Na época em que você conquistou seus principais títulos era diferente?

O surfe feminino nunca foi visto como deveria, embora a gente tenha tido um circuito brasileiro muito bom por uns 10 anos, o espaço maior foi sempre dos homens, e agora a gente está vendo que isso não mudou. Estamos há quatro anos sem campeonato feminino. Eles também perderam o circuito principal, o SuperSurf, ficaram três anos sem ter, mas nunca deixaram de ter campeonato brasileiro. Diminuiu o número de eventos, mas não a zero como no caso do feminino. Ficamos dois anos sem ter nada, aí ano passado tivemos uma etapa e esse ano também. Não teve nem regional, nada. É complicado para se manter motivada. Mas não desisti ainda, e se tiver que lutar pela categoria a gente vai lutar.
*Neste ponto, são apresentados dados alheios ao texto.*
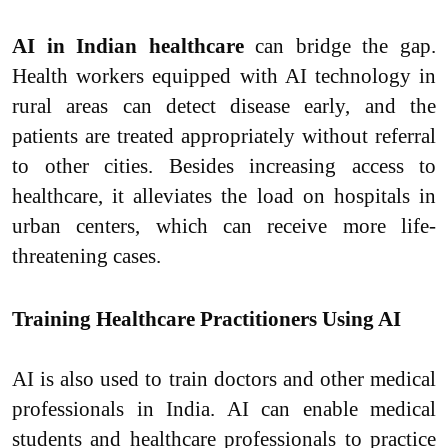
AI in Indian healthcare
can bridge the gap.
Health workers equipped with AI technology in
rural areas can detect disease early, and the
patients are treated appropriately without referral
to other cities. Besides increasing access to
healthcare, it alleviates the load on hospitals in
urban centers, which can receive more life-
threatening cases.
Training Healthcare Practitioners Using AI
AI is also used to train doctors and other medical
professionals in India. AI can enable medical
students and healthcare professionals to practice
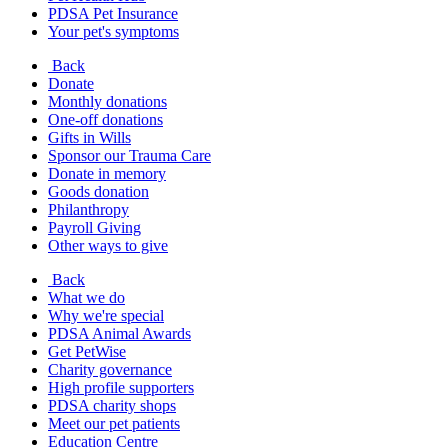
PDSA Pet Insurance
Your pet's symptoms
Back
Donate
Monthly donations
One-off donations
Gifts in Wills
Sponsor our Trauma Care
Donate in memory
Goods donation
Philanthropy
Payroll Giving
Other ways to give
Back
What we do
Why we're special
PDSA Animal Awards
Get PetWise
Charity governance
High profile supporters
PDSA charity shops
Meet our pet patients
Education Centre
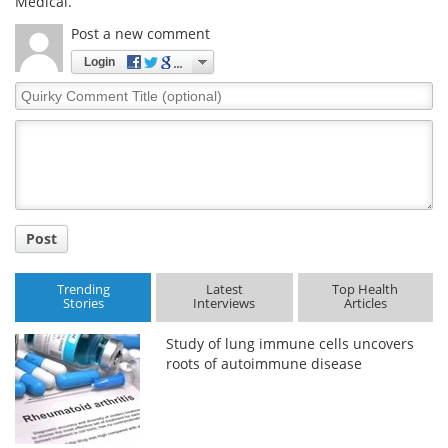
Medical.
Post a new comment
Login
Quirky
Comment
Title
Post
Trending
Latest
Top Health
Stories
Interviews
Articles
Study of lung immune cells uncovers
roots of autoimmune disease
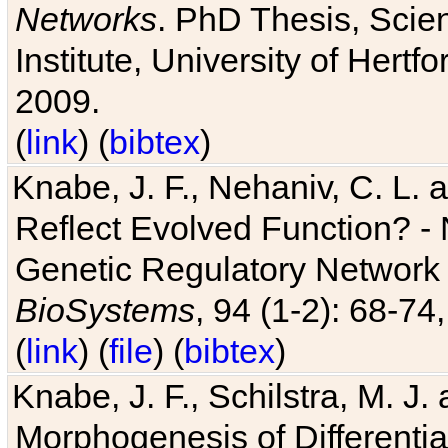
Networks
. PhD Thesis, Sci
Institute, University of Hertf
2009.
(
link
) (
bibtex
)
Knabe, J. F., Nehaniv, C. L. a
Reflect Evolved Function? -
Genetic Regulatory Network 
BioSystems
, 94 (1-2): 68-74
(
link
) (
file
) (
bibtex
)
Knabe, J. F., Schilstra, M. J
Morphogenesis of Differentia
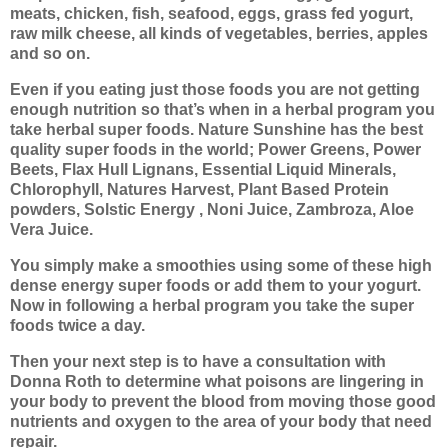
meats, chicken, fish, seafood, eggs, grass fed yogurt,
raw milk cheese, all kinds of vegetables, berries, apples
and so on.
Even if you eating just those foods you are not getting
enough nutrition so that’s when in a herbal program you
take herbal super foods. Nature Sunshine has the best
quality super foods in the world; Power Greens, Power
Beets, Flax Hull Lignans, Essential Liquid Minerals,
Chlorophyll, Natures Harvest, Plant Based Protein
powders, Solstic Energy , Noni Juice, Zambroza, Aloe
Vera Juice.
You simply make a smoothies using some of these high
dense energy super foods or add them to your yogurt.
Now in following a herbal program you take the super
foods twice a day.
Then your next step is to have a consultation with
Donna Roth to determine what poisons are lingering in
your body to prevent the blood from moving those good
nutrients and oxygen to the area of your body that need
repair.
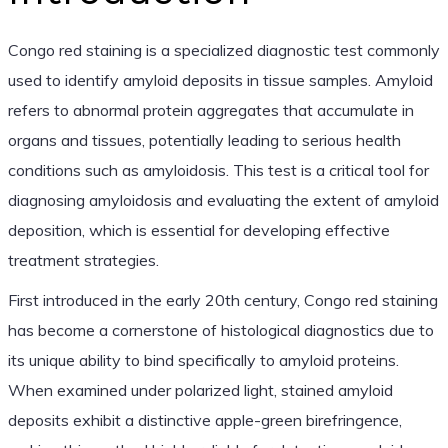
Congo red staining is a specialized diagnostic test commonly
used to identify amyloid deposits in tissue samples. Amyloid
refers to abnormal protein aggregates that accumulate in
organs and tissues, potentially leading to serious health
conditions such as amyloidosis. This test is a critical tool for
diagnosing amyloidosis and evaluating the extent of amyloid
deposition, which is essential for developing effective
treatment strategies.
First introduced in the early 20th century, Congo red staining
has become a cornerstone of histological diagnostics due to
its unique ability to bind specifically to amyloid proteins.
When examined under polarized light, stained amyloid
deposits exhibit a distinctive apple-green birefringence,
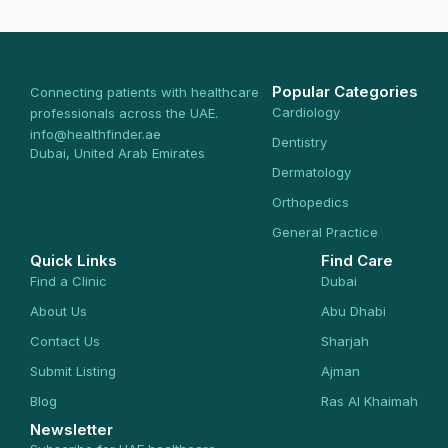
Popular Categories
Connecting patients with healthcare
Cardiology
professionals across the UAE.
info@healthfinder.ae
Dentistry
Dubai, United Arab Emirates
Dermatology
Orthopedics
General Practice
Quick Links
Find Care
Find a Clinic
Dubai
About Us
Abu Dhabi
Contact Us
Sharjah
Submit Listing
Ajman
Blog
Ras Al Khaimah
Newsletter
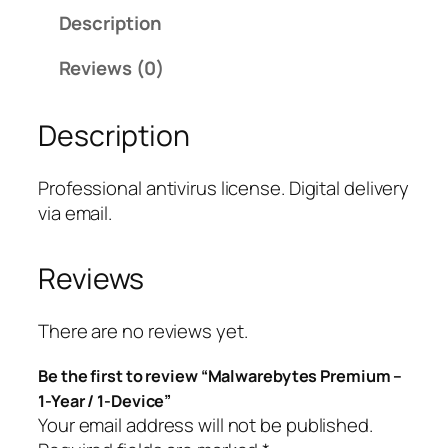
w
Description
a
r
Reviews (0)
e
b
Description
y
t
e
Professional antivirus license. Digital delivery
s
via email.
P
r
Reviews
e
m
i
There are no reviews yet.
u
Be the first to review “Malwarebytes Premium –
m
1-Year / 1-Device”
–
Your email address will not be published.
1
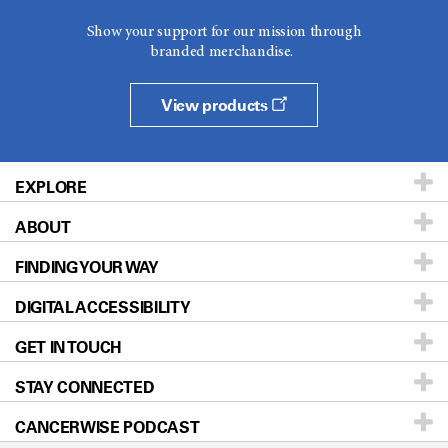
Show your support for our mission through
branded merchandise.
View products
EXPLORE
ABOUT
Patients & Family
FINDING YOUR WAY
Prevention & Screening
About UT MD Anderson
DIGITAL ACCESSIBILITY
Donors & Volunteers
Careers
Our Doctors
GET IN TOUCH
For Physicians
Blog
Locations
Accessibility Policy
STAY CONNECTED
Research
Newsroom
Directions
CANCERWISE PODCAST
Education & Training
For Employees
Sitemap
Call
Ask a question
Então qual o caminho hoje para uma menina chegar ao circuito mundial?

Teoricamente não tem caminho, o caminho é força de vontade, dedicação, sem passar pelo circuito de base que é super importante. O ritmo de competição é super importante, eu senti isso agora, o último campeonato que tinha competido tinha sido no ano passado, em outubro, depois fui competir no WQS em junho, então senti aquela falta de ritmo. Por isso sem ter campeonato é muito ruim. Não quer dizer que seja impossível. É só ter recurso para ir para as etapas. O primeiro ano é mais difícil porque a surfista não tem pontuação, não tem ranking, mas ai ela vai somando uns pontinhos e no ano seguinte entra com uma melhor colocação.